# Your task:
Gather all lines from the material that contain "Right".
════════
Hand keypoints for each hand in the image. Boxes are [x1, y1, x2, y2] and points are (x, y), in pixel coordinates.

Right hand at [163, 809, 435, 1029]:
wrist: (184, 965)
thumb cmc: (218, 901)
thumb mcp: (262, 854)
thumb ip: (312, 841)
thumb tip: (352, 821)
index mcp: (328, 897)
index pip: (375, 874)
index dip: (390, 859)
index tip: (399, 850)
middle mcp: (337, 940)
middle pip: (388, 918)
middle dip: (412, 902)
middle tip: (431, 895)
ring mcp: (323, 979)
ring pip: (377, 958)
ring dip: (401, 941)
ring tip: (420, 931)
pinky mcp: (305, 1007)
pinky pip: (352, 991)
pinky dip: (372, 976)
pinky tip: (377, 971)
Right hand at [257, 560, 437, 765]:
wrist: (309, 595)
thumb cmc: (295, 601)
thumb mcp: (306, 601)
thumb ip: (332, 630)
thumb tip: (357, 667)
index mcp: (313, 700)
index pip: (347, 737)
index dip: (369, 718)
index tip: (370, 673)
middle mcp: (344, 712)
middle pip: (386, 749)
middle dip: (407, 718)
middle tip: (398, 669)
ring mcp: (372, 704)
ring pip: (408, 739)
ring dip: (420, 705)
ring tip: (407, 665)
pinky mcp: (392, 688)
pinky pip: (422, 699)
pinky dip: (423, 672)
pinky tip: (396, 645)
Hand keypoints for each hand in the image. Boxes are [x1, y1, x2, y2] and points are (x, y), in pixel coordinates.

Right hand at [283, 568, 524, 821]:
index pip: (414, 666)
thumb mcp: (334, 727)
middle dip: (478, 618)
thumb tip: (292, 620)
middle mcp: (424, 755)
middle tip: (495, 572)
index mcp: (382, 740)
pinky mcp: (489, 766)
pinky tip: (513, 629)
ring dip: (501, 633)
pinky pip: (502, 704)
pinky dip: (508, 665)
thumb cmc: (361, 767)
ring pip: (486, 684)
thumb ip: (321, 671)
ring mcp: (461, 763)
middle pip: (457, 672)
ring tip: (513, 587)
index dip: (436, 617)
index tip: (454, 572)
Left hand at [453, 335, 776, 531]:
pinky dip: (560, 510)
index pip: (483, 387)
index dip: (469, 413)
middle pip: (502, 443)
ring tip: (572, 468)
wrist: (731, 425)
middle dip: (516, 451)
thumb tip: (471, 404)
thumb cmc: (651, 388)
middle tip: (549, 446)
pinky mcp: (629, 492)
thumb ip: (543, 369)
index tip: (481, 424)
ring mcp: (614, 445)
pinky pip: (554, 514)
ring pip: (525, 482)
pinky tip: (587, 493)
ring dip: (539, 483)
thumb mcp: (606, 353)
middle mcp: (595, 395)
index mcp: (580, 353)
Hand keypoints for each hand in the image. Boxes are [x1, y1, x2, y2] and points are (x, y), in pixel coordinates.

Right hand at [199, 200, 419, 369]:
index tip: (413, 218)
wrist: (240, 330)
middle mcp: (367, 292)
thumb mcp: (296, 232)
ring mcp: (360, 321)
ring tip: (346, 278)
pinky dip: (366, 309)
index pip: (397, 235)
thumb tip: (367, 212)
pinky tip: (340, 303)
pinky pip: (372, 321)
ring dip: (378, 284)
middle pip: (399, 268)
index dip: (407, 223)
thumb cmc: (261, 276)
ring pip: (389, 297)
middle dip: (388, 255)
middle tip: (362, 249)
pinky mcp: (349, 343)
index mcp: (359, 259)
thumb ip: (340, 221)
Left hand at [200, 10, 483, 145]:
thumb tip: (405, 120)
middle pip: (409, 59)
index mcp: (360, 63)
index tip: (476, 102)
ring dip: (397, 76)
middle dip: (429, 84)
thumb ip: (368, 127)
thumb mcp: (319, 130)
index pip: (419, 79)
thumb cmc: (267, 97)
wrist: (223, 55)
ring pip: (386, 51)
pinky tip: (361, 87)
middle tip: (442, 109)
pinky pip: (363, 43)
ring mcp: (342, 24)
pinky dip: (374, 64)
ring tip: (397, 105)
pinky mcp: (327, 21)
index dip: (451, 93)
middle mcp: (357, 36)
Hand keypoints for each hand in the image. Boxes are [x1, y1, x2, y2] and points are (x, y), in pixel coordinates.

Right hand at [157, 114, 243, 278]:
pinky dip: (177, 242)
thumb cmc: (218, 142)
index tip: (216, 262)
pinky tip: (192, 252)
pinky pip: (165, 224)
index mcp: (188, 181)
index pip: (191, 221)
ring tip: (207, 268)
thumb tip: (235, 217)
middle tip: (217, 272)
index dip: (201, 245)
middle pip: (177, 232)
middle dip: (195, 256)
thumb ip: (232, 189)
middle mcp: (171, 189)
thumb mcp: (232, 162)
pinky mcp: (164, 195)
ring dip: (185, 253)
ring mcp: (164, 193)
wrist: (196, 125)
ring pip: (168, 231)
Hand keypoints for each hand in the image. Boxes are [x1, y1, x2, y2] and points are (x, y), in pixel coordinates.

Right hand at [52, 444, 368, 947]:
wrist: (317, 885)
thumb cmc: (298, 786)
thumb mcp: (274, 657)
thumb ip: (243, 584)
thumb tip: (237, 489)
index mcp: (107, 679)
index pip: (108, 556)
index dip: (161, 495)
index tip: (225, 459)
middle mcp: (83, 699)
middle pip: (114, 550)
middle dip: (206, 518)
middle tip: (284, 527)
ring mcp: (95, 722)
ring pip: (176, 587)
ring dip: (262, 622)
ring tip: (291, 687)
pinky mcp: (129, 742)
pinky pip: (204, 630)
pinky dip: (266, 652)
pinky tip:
════════
# Response to this task:
Right hand at [163, 809, 435, 1029]:
Right hand at [257, 560, 437, 765]:
Right hand at [283, 568, 524, 821]:
Right hand at [199, 200, 419, 369]:
Right hand at [157, 114, 243, 278]:
Right hand at [52, 444, 368, 947]:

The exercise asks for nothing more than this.